◆ **Prompt**: Go line by line through the entries below and copy those containing the string "results".

◆ **Recorded information**:
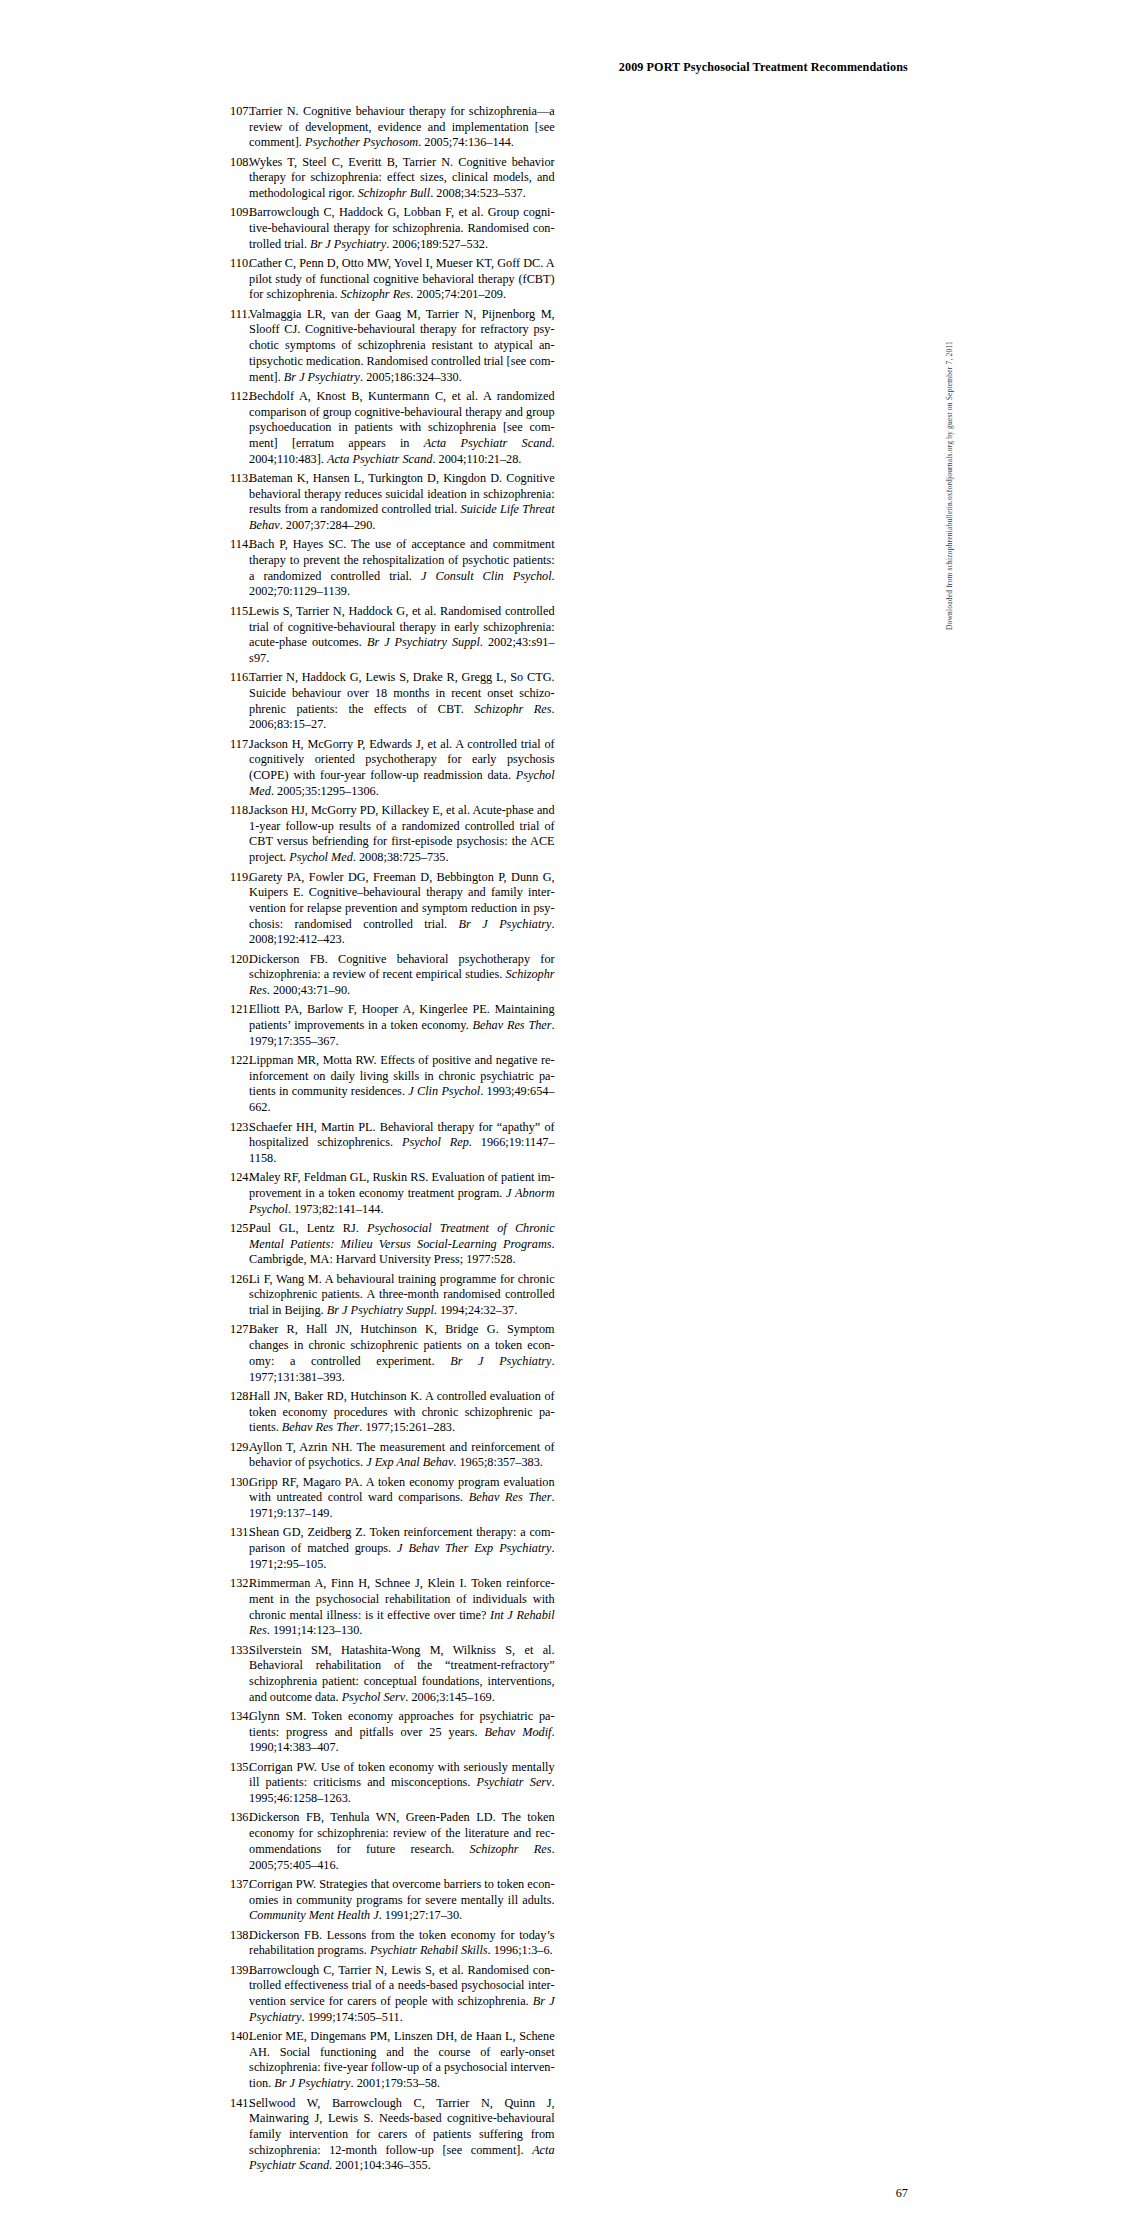2009 PORT Psychosocial Treatment Recommendations
107. Tarrier N. Cognitive behaviour therapy for schizophrenia—a review of development, evidence and implementation [see comment]. Psychother Psychosom. 2005;74:136–144.
108. Wykes T, Steel C, Everitt B, Tarrier N. Cognitive behavior therapy for schizophrenia: effect sizes, clinical models, and methodological rigor. Schizophr Bull. 2008;34:523–537.
109. Barrowclough C, Haddock G, Lobban F, et al. Group cognitive-behavioural therapy for schizophrenia. Randomised controlled trial. Br J Psychiatry. 2006;189:527–532.
110. Cather C, Penn D, Otto MW, Yovel I, Mueser KT, Goff DC. A pilot study of functional cognitive behavioral therapy (fCBT) for schizophrenia. Schizophr Res. 2005;74:201–209.
111. Valmaggia LR, van der Gaag M, Tarrier N, Pijnenborg M, Slooff CJ. Cognitive-behavioural therapy for refractory psychotic symptoms of schizophrenia resistant to atypical antipsychotic medication. Randomised controlled trial [see comment]. Br J Psychiatry. 2005;186:324–330.
112. Bechdolf A, Knost B, Kuntermann C, et al. A randomized comparison of group cognitive-behavioural therapy and group psychoeducation in patients with schizophrenia [see comment] [erratum appears in Acta Psychiatr Scand. 2004;110:483]. Acta Psychiatr Scand. 2004;110:21–28.
113. Bateman K, Hansen L, Turkington D, Kingdon D. Cognitive behavioral therapy reduces suicidal ideation in schizophrenia: results from a randomized controlled trial. Suicide Life Threat Behav. 2007;37:284–290.
114. Bach P, Hayes SC. The use of acceptance and commitment therapy to prevent the rehospitalization of psychotic patients: a randomized controlled trial. J Consult Clin Psychol. 2002;70:1129–1139.
115. Lewis S, Tarrier N, Haddock G, et al. Randomised controlled trial of cognitive-behavioural therapy in early schizophrenia: acute-phase outcomes. Br J Psychiatry Suppl. 2002;43:s91–s97.
116. Tarrier N, Haddock G, Lewis S, Drake R, Gregg L, So CTG. Suicide behaviour over 18 months in recent onset schizophrenic patients: the effects of CBT. Schizophr Res. 2006;83:15–27.
117. Jackson H, McGorry P, Edwards J, et al. A controlled trial of cognitively oriented psychotherapy for early psychosis (COPE) with four-year follow-up readmission data. Psychol Med. 2005;35:1295–1306.
118. Jackson HJ, McGorry PD, Killackey E, et al. Acute-phase and 1-year follow-up results of a randomized controlled trial of CBT versus befriending for first-episode psychosis: the ACE project. Psychol Med. 2008;38:725–735.
119. Garety PA, Fowler DG, Freeman D, Bebbington P, Dunn G, Kuipers E. Cognitive–behavioural therapy and family intervention for relapse prevention and symptom reduction in psychosis: randomised controlled trial. Br J Psychiatry. 2008;192:412–423.
120. Dickerson FB. Cognitive behavioral psychotherapy for schizophrenia: a review of recent empirical studies. Schizophr Res. 2000;43:71–90.
121. Elliott PA, Barlow F, Hooper A, Kingerlee PE. Maintaining patients’ improvements in a token economy. Behav Res Ther. 1979;17:355–367.
122. Lippman MR, Motta RW. Effects of positive and negative reinforcement on daily living skills in chronic psychiatric patients in community residences. J Clin Psychol. 1993;49:654–662.
123. Schaefer HH, Martin PL. Behavioral therapy for “apathy” of hospitalized schizophrenics. Psychol Rep. 1966;19:1147–1158.
124. Maley RF, Feldman GL, Ruskin RS. Evaluation of patient improvement in a token economy treatment program. J Abnorm Psychol. 1973;82:141–144.
125. Paul GL, Lentz RJ. Psychosocial Treatment of Chronic Mental Patients: Milieu Versus Social-Learning Programs. Cambrigde, MA: Harvard University Press; 1977:528.
126. Li F, Wang M. A behavioural training programme for chronic schizophrenic patients. A three-month randomised controlled trial in Beijing. Br J Psychiatry Suppl. 1994;24:32–37.
127. Baker R, Hall JN, Hutchinson K, Bridge G. Symptom changes in chronic schizophrenic patients on a token economy: a controlled experiment. Br J Psychiatry. 1977;131:381–393.
128. Hall JN, Baker RD, Hutchinson K. A controlled evaluation of token economy procedures with chronic schizophrenic patients. Behav Res Ther. 1977;15:261–283.
129. Ayllon T, Azrin NH. The measurement and reinforcement of behavior of psychotics. J Exp Anal Behav. 1965;8:357–383.
130. Gripp RF, Magaro PA. A token economy program evaluation with untreated control ward comparisons. Behav Res Ther. 1971;9:137–149.
131. Shean GD, Zeidberg Z. Token reinforcement therapy: a comparison of matched groups. J Behav Ther Exp Psychiatry. 1971;2:95–105.
132. Rimmerman A, Finn H, Schnee J, Klein I. Token reinforcement in the psychosocial rehabilitation of individuals with chronic mental illness: is it effective over time? Int J Rehabil Res. 1991;14:123–130.
133. Silverstein SM, Hatashita-Wong M, Wilkniss S, et al. Behavioral rehabilitation of the “treatment-refractory” schizophrenia patient: conceptual foundations, interventions, and outcome data. Psychol Serv. 2006;3:145–169.
134. Glynn SM. Token economy approaches for psychiatric patients: progress and pitfalls over 25 years. Behav Modif. 1990;14:383–407.
135. Corrigan PW. Use of token economy with seriously mentally ill patients: criticisms and misconceptions. Psychiatr Serv. 1995;46:1258–1263.
136. Dickerson FB, Tenhula WN, Green-Paden LD. The token economy for schizophrenia: review of the literature and recommendations for future research. Schizophr Res. 2005;75:405–416.
137. Corrigan PW. Strategies that overcome barriers to token economies in community programs for severe mentally ill adults. Community Ment Health J. 1991;27:17–30.
138. Dickerson FB. Lessons from the token economy for today’s rehabilitation programs. Psychiatr Rehabil Skills. 1996;1:3–6.
139. Barrowclough C, Tarrier N, Lewis S, et al. Randomised controlled effectiveness trial of a needs-based psychosocial intervention service for carers of people with schizophrenia. Br J Psychiatry. 1999;174:505–511.
140. Lenior ME, Dingemans PM, Linszen DH, de Haan L, Schene AH. Social functioning and the course of early-onset schizophrenia: five-year follow-up of a psychosocial intervention. Br J Psychiatry. 2001;179:53–58.
141. Sellwood W, Barrowclough C, Tarrier N, Quinn J, Mainwaring J, Lewis S. Needs-based cognitive-behavioural family intervention for carers of patients suffering from schizophrenia: 12-month follow-up [see comment]. Acta Psychiatr Scand. 2001;104:346–355.
Downloaded from schizophreniabulletin.oxfordjournals.org by guest on September 7, 2011
67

◆ **Answer to the exercise**:
113. Bateman K, Hansen L, Turkington D, Kingdon D. Cognitive behavioral therapy reduces suicidal ideation in schizophrenia: results from a randomized controlled trial. Suicide Life Threat Behav. 2007;37:284–290.
118. Jackson HJ, McGorry PD, Killackey E, et al. Acute-phase and 1-year follow-up results of a randomized controlled trial of CBT versus befriending for first-episode psychosis: the ACE project. Psychol Med. 2008;38:725–735.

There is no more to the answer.